Yea.. that's why the word "like" is present, it implies a near association, not a direct accusation.

> Almost all implementations of these protocols will accept a bare NL as an end-of-line mark, even if it is technically incorrect.

So, right back to my original point, then, standards prevent people from having to debug dumb issues that could have been avoided. This advice is basically "go ahead, create dumb issues, see if I care."

I may have flippantly labeled that as "protocol terrorism" but I don't think it's pure hyperbole either.

1 comments

> What argument are you actually trying to make here?

That you're mistaken in your one-sided generalization of the benefits of standards.

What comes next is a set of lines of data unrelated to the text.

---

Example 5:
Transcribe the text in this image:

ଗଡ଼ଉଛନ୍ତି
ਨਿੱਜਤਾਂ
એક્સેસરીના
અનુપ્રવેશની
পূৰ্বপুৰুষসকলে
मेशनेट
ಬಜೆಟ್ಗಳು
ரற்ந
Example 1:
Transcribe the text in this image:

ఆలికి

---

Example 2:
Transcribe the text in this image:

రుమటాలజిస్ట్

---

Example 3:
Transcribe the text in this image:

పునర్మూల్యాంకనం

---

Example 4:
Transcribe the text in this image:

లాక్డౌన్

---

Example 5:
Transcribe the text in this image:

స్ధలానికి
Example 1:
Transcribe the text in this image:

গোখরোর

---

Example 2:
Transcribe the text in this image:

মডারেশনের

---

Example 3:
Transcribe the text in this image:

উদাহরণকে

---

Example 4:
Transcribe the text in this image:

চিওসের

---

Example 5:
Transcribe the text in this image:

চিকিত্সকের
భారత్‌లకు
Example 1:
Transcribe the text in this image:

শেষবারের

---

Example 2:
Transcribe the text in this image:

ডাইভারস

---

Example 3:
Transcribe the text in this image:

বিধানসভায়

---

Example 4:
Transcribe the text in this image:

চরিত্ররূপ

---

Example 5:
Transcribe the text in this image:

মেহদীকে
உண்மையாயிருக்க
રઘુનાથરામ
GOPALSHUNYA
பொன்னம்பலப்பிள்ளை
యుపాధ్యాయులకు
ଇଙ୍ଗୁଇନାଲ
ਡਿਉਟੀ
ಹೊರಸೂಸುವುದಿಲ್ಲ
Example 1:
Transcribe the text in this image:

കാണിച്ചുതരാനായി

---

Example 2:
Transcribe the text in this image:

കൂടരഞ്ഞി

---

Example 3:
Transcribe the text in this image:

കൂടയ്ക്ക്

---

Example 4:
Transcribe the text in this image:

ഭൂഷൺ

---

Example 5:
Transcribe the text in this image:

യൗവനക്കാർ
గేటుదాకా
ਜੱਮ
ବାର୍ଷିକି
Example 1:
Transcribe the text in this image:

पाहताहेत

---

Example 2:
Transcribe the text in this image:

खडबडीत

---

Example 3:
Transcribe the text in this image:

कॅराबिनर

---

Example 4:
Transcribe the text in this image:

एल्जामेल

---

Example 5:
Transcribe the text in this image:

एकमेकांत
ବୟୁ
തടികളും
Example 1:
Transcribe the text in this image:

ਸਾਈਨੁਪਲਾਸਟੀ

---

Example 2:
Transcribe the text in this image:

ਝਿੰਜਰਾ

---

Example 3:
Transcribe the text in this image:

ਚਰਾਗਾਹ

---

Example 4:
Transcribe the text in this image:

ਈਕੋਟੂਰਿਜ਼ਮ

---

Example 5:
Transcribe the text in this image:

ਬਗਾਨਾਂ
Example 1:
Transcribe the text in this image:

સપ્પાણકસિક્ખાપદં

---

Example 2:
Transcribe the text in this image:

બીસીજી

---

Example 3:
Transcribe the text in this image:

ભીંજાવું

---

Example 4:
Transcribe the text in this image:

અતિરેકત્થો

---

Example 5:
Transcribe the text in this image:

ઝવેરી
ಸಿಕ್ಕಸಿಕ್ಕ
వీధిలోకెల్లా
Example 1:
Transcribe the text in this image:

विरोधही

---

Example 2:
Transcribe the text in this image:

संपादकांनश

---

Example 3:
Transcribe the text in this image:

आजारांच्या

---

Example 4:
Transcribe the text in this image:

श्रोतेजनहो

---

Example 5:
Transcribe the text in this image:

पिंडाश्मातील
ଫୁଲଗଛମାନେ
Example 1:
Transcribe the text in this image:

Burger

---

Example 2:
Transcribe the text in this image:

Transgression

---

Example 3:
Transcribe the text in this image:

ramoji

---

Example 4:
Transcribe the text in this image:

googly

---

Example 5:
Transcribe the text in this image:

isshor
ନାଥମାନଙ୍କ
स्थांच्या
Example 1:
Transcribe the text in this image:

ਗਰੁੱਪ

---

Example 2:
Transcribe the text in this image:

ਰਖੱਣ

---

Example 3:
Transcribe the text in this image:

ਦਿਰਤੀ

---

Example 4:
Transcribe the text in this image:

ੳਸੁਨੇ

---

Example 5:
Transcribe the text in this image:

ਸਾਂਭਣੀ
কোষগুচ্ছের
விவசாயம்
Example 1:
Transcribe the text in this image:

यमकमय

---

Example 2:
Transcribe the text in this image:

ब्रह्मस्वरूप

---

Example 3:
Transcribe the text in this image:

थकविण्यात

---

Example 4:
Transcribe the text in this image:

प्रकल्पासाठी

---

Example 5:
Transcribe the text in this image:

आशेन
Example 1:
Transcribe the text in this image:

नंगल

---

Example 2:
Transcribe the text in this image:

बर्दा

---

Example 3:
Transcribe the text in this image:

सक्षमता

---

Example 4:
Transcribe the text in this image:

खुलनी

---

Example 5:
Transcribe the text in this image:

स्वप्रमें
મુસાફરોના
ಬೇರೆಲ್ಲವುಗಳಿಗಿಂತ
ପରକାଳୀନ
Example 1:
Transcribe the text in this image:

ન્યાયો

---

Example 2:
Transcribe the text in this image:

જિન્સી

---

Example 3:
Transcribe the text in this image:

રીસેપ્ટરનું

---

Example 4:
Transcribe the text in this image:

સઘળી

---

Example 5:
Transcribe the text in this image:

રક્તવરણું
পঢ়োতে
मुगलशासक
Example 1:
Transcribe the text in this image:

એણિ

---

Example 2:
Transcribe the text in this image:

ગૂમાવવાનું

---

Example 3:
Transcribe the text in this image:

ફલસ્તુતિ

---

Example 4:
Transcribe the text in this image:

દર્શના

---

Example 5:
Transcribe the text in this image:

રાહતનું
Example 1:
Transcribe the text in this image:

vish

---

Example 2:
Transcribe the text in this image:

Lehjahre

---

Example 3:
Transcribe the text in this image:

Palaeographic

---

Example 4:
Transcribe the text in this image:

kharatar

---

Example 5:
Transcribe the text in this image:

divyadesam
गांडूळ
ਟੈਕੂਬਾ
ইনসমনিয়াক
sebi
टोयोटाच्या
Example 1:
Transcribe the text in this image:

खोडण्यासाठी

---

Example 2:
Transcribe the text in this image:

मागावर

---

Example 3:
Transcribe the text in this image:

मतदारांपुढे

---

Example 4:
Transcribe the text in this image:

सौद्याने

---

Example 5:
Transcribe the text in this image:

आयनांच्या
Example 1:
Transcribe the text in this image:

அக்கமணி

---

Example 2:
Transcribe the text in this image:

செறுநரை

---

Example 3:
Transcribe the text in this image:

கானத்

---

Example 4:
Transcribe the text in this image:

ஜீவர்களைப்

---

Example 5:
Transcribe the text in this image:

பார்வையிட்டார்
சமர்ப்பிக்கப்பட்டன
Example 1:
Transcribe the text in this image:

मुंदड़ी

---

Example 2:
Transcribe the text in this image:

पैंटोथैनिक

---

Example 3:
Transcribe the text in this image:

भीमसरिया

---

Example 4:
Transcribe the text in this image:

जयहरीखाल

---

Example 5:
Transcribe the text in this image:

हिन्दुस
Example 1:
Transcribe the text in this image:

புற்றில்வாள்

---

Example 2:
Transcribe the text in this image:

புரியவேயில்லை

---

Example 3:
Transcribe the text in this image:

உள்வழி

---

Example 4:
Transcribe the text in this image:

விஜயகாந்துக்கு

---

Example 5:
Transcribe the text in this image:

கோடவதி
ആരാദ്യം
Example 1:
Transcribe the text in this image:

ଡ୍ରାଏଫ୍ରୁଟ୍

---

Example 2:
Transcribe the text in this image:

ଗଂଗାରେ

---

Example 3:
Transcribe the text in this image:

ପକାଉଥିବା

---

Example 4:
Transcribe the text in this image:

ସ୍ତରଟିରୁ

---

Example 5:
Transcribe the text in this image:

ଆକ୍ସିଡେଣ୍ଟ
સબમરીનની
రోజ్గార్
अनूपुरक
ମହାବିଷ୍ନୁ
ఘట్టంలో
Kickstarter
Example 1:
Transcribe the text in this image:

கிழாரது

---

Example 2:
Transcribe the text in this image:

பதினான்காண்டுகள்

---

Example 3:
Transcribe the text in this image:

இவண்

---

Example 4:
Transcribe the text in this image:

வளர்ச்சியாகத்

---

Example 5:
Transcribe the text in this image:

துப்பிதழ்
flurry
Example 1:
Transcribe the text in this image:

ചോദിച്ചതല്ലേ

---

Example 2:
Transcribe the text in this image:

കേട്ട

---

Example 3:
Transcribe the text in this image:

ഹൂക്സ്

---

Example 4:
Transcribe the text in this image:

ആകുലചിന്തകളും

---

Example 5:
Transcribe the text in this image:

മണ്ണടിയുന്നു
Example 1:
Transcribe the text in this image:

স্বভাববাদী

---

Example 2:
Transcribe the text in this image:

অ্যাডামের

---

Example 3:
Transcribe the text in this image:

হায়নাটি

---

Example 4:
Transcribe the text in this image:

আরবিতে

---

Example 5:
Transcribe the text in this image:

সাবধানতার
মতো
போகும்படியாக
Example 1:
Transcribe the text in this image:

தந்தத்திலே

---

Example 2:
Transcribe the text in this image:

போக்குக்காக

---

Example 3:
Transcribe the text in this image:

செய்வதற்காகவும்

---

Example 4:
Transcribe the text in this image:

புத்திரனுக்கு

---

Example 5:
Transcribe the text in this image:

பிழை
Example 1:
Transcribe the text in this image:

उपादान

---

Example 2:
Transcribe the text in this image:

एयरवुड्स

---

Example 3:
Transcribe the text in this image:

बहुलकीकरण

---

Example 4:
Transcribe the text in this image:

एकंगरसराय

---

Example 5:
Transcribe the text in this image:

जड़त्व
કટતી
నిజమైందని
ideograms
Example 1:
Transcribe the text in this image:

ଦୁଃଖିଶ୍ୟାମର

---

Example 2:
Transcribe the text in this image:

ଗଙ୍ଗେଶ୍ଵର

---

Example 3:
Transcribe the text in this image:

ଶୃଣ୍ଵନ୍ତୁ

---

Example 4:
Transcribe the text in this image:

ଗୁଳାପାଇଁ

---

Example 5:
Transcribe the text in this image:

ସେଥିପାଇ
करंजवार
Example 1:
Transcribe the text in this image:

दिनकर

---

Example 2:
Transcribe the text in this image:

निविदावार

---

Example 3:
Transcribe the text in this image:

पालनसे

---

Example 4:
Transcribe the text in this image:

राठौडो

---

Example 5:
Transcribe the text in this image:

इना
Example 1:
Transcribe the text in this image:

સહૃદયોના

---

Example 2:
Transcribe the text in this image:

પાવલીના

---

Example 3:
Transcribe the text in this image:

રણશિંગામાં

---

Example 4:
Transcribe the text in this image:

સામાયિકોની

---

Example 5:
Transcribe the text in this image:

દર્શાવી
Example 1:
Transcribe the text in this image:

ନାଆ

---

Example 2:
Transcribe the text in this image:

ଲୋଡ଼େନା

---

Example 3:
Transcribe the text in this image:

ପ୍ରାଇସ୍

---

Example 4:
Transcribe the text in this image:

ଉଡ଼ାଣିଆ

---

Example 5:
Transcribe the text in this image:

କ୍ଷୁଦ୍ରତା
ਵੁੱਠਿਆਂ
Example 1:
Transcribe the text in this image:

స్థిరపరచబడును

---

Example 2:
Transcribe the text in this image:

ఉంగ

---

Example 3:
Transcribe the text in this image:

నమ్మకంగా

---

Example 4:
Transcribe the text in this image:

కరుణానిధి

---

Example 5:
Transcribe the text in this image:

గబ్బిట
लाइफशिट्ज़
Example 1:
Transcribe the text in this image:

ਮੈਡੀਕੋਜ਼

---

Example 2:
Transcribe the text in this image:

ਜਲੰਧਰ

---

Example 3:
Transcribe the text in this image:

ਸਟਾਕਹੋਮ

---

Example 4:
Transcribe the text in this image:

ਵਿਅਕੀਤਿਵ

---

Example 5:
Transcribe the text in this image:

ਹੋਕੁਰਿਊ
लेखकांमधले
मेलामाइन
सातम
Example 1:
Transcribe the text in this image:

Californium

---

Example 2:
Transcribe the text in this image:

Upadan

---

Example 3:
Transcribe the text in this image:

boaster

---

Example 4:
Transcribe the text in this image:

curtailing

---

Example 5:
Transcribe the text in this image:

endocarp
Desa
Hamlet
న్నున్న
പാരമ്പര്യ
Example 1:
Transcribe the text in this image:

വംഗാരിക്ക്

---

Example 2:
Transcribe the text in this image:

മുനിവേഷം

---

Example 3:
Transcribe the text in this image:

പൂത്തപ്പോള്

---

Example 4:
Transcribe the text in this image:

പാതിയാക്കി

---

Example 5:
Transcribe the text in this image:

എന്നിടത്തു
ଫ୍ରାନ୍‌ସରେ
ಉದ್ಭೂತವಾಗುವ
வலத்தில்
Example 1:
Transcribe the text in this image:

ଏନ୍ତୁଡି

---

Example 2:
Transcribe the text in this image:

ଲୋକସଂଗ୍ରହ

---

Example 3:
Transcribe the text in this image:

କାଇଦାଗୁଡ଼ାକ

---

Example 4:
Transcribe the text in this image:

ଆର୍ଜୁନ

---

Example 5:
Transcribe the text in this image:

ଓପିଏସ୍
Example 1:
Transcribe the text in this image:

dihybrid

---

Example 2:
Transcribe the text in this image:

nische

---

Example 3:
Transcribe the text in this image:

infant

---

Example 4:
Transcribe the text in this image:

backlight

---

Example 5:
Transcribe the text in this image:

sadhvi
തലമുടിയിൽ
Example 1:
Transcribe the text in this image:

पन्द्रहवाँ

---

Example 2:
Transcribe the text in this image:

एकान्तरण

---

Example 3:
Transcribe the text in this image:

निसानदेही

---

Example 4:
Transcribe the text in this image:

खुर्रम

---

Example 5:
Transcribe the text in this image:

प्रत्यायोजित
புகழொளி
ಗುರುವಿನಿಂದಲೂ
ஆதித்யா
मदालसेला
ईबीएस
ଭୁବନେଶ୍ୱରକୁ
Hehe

> So your position, then, is that all standards include "needless complexity?"

No, that's just another extreme you've made up.

> Yea.. that's why the word "like" is present, it implies a near association, not a direct accusation.

Your mistake is before "like", you can't be "about actively breaking systems" when you explicitly say that no systems will be broken

> "see if I care."

That this is false is also easy to see - the author reverted a change after he realized it breaks something ancient, so clearly he does care.

> standards prevent people from having to debug dumb issues that could have been avoided.

Not to circle the conversaion back to my original response to your point: why do you think "Almost all implementations" break the standard and "accept a bare NL"? Could it be that such unintuitive limitations don't prevent anything, and people still have to debug "dumb issues" because common expectations are more powerful?